Discussion of Clinical Cases

Objective: In this study, bone marrow stromal cells (BMSCs) were transplanted in situ after spinal cord injury (SCI) in rats. It was proved that the implanted BMSCs could differentiate into neuron-like cells in the injured spinal cord, and the long-term motor ability test was carried out to investigate the recovery of neurological dysfunction after transplantation.
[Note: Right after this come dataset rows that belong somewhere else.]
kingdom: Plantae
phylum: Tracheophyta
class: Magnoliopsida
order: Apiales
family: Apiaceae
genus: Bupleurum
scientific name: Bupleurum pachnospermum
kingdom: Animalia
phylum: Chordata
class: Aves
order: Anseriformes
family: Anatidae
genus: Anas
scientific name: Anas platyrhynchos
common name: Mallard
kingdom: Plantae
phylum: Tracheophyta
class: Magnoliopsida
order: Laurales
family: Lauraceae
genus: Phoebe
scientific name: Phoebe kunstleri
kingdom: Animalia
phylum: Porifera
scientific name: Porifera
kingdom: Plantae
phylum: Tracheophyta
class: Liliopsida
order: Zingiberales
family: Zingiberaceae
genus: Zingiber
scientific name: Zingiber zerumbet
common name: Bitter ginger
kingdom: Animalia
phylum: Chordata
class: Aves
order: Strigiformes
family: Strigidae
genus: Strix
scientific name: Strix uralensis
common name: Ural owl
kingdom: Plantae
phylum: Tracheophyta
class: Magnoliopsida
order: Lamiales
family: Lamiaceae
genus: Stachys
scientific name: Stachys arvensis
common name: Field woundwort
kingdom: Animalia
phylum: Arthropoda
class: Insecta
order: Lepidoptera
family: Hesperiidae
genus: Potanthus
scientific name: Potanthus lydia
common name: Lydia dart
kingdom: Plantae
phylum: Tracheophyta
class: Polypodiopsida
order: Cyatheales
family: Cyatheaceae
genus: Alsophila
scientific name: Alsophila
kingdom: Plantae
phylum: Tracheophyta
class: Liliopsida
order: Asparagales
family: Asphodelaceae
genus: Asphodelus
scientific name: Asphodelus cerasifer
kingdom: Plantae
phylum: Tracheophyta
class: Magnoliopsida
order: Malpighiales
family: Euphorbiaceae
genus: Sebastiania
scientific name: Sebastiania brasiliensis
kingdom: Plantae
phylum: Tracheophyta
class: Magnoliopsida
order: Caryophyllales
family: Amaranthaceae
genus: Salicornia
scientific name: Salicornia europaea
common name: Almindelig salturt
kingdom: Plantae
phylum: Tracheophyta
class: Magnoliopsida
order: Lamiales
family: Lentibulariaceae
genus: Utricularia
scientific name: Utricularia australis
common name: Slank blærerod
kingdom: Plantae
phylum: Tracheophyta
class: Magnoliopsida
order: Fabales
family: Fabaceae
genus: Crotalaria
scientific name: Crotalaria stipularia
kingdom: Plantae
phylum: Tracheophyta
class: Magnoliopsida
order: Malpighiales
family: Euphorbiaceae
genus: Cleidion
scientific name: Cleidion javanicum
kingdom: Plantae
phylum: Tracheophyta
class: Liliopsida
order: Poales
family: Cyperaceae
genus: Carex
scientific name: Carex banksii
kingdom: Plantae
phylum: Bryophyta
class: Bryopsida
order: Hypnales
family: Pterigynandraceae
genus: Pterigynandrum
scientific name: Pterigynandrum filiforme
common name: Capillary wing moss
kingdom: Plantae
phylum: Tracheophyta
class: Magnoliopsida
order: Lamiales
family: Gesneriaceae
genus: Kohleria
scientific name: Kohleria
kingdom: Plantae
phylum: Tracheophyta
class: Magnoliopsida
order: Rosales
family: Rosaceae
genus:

Methods: (1) An improved Alien’s SCI rat model (weight 10 g, height 30 mm) was made by Alien weight drop method. Methyl eosin (Haematoxyli - n/eosin, HE) was used to identify with SCI. (2) The BMSCs were identified by the method of bone marrow adherent culture in vitro. The morphology of the cells was observed by cell staining, and CD44 was detected by BMSCs. After three cultures, the cells were transfected with lentiviral vectors carrying Green Fluorescent Protein (GFP) gene. (3) Cell survival after passage and transplantation: the GFP labeled BMSCs in situ (injury zone) were implanted into the injury model. The spinal cord sections were sacrificed after 2 weeks (2w), 4 weeks (4w) and 6 weeks (6w) respectively, and the cells expressing GFP were observed under immunofluorescence microscope. (4) The modified Rivlin oblique plate test and spinal motor function blood brain barrir (BBB) score method were used to compare the changes of exercise ability in the simple injury group, 2w after transplantation group, 4w after transplantation group and 6w after transplantation group.

Results: (1) The Alien’s SCI rat model was made by using Alien’s heavy drop method, and the effect was reliable and stable. (2) The proliferation of BMSCs after 3 passages has stabilized. After culture and amplification in vitro, the cell morphology changed to be conical, protruding interwoven into a network. Therefore, it could be used as a source of cell transplantation after SCI. The morphology of the cells was observed by staining, and the positive CD44 was detected. (3) BMSCs were transfected into the SCI model by lentiviral vector carrying GFP gene, and the expression of GFP in 6w was observed. (4) The results of modified inclined plane test and Rivlin locomotor BBB score of rats in simple injury group were significantly worse than those in transplantation control group (p < .05). 2w, 4w and 6w after transplantation groups could improve long-term motor function. The recovery of neurological dysfunction after 6w was the best, and the difference was statistically significant (p < .05). 

Conclusions: BMSCs transplantation could promote the recovery of neurological dysfunction after SCI, and the mechanism may be related to the differentiation of BMSCs into neurons and glial cells, and the BMSCs induced by transplantation could interact with peripheral nerve cells and produce some cytokines.